#### Exercise details:
The records below are to be written out exactly, with every picture omitted.

#### Supplied material:

--------

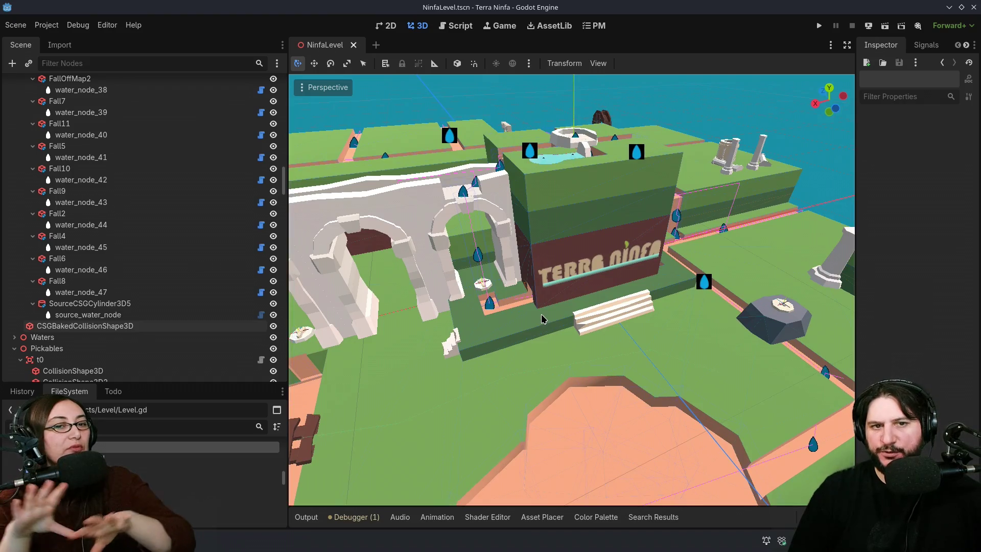
left_click_drag(533, 316, 598, 378)
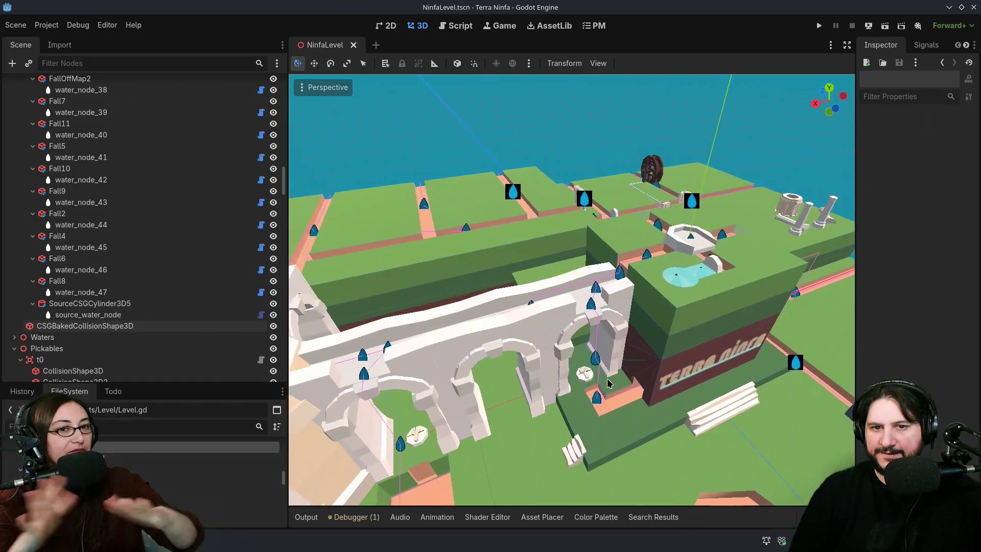
scroll(604, 377, "up", 2)
mouse_move(643, 318)
left_mouse_down()
mouse_move(788, 324)
mouse_move(745, 329)
mouse_move(685, 266)
mouse_move(581, 198)
left_mouse_up()
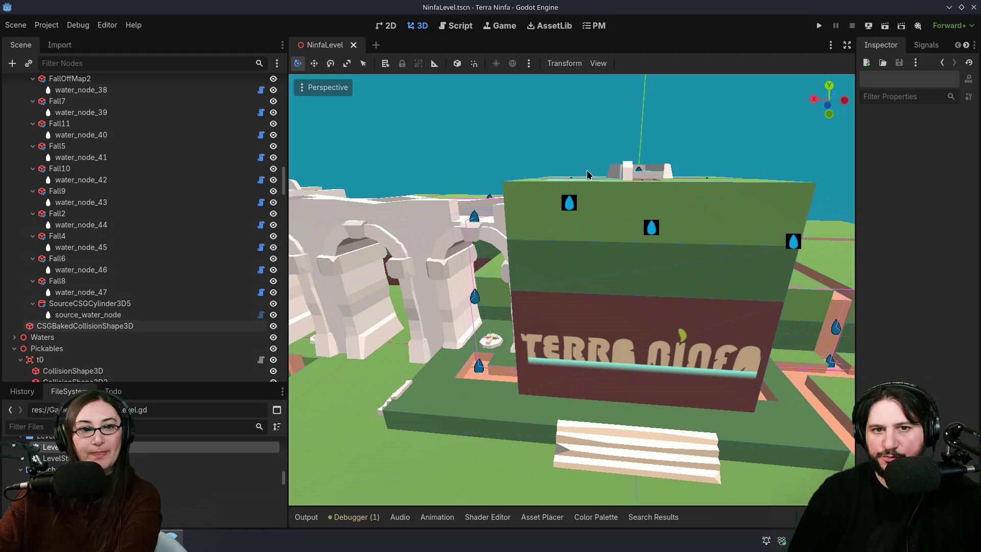
mouse_move(760, 236)
left_mouse_down()
mouse_move(506, 288)
mouse_move(535, 295)
left_mouse_up()
left_click_drag(486, 336, 370, 245)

--------

#### Answer space:
left_click_drag(533, 316, 598, 378)
scroll(604, 377, "up", 2)
mouse_move(643, 318)
left_mouse_down()
mouse_move(788, 324)
mouse_move(745, 329)
mouse_move(685, 266)
mouse_move(581, 198)
left_mouse_up()
mouse_move(760, 236)
left_mouse_down()
mouse_move(506, 288)
mouse_move(535, 295)
left_mouse_up()
left_click_drag(486, 336, 370, 245)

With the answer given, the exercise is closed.